Elle déteste son prénom. La première lettre lui rappelle amèrement le H de Hitler, ceux de Himmler et de Heydrich. Finalement, elle aurait préféré s’appeler «Ildergard». Mais ce n’est pas le cas. D’ailleurs, elle n’est pas non plus certaine que son prénom soit celui choisi par ses parents. Et pour cause, Hildegard Müller est née dans un Lebensborn.

L’histoire paraît simple. Hildegard Müller, une dame de septante-six ans et quasi analphabète, engage un homme pour écrire le journal de sa vie. Le journal d’une mémoire gênante. Mêlant écriture poétique et philosophique, Oscar Lalo dévoile un autre pan, moins connu, de l’histoire nazie. Derrière l’entreprise de mort servant à débarrasser le Reich des «sous races», l’Allemagne en met une autre sur pieds. De vie, cette fois-ci. Mais à marche forcée. Dans le cadre de la politique d'eugénisme et de promotion des naissances, Heinrich Himmler fonde des maternités à même de fabriquer des individus parfaits selon l’idéologie nazie. Cela en vue de constituer l'élite du futur «Empire de mille ans». Des femmes considérées comme aryennes concevaient donc des enfants avec des SS inconnus. Elles pouvaient accoucher anonymement dans ces maternités disséminées aux quatre coins de l’Europe. Les nouveau-nés étaient ensuite remis «aux bons soins» de ces fontaines de vie (Lebensborn), puis confiés à des familles triées sur le volet.

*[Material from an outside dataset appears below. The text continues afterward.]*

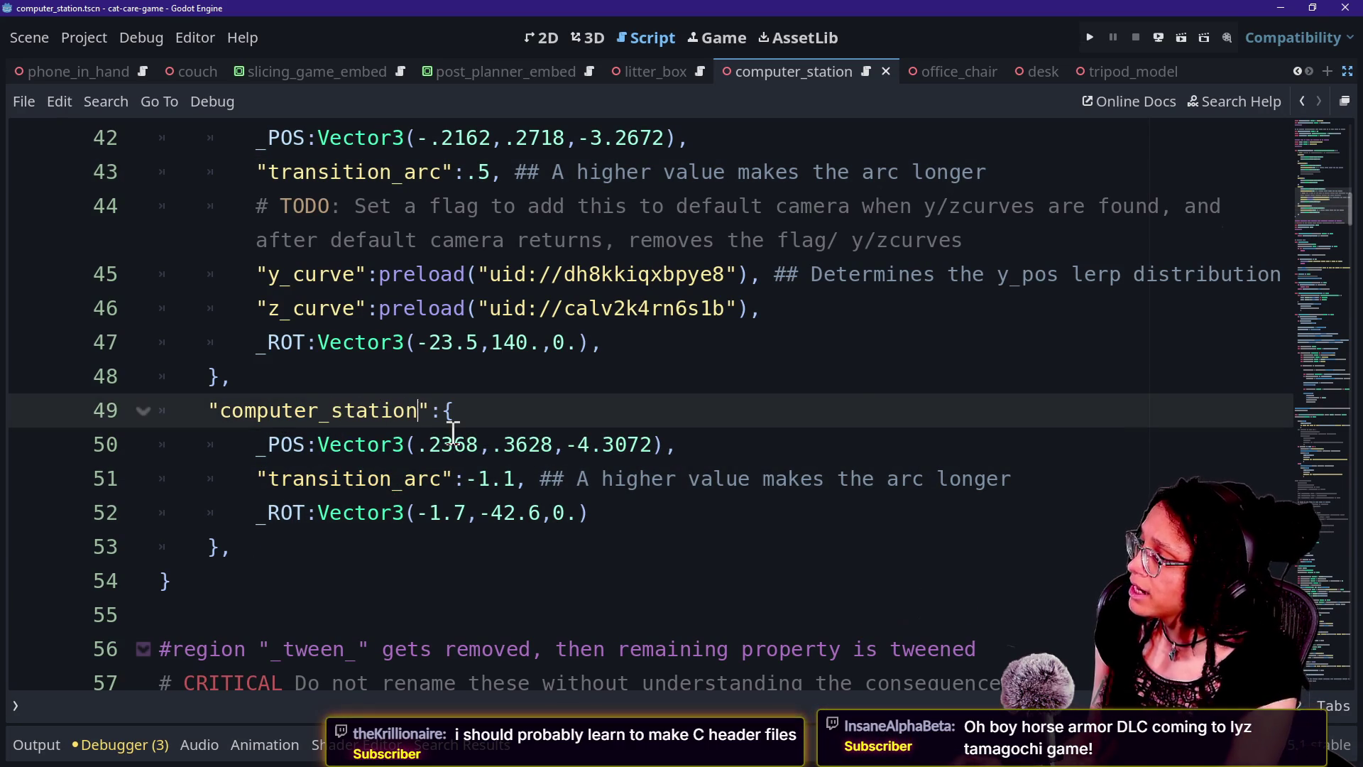
key("ctrl+s")
left_click(1091, 36)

«Je suis fille de SS. C’est écrit sur mon front. C’est cloué dans mon dos. À l’avant, une autre pancarte: collabo. Collabo, ma mère. Je suis une fille-sandwich, plaquée par la double infamie de mon ascendance. La tragédie des Lebensborn, c’est à la fois la tragédie de l’hérédité accouplée à la tragédie de l’absence d’hérédité.»

Non coupable, ni victime

Outre l’hérédité évoquée par Hildegard Müller, l’autre tragédie réside dans le refus d’accorder à ces enfants le statut de victimes. Purs produits de sélections successives, ces enfants censés être parfaits à tous points de vue ne sont pas épargnés par les violences industrielles perpétrées par l’État totalitaire. S’ils ne remplissent pas exactement les critères du fantasme nazi de perfection, ces bébés sont simplement euthanasiés ou servent de cobayes lors d’expériences médicales. Hildegard a eu la chance de correspondre à ces critères. Elle le porte comme une infamie.

Oscar Lalo livre l’histoire d’Hildegard par bribes. Le lecteur, quant à lui, suit l’accouchement difficile de cette mémoire fragmentaire, plongé dans les sentiments d’un individu dont l’identité se résume au IIIe Reich et les «géniteurs» à des criminels de guerre. Malgré le côté fictionnel assumé de l’ouvrage, il est tout de même un peu dommage de n’avoir pas utilisé la mine de références bibliographiques pour creuser un peu plus la question des Lebensborn et le travail de mémoire quasi inexistant les concernant.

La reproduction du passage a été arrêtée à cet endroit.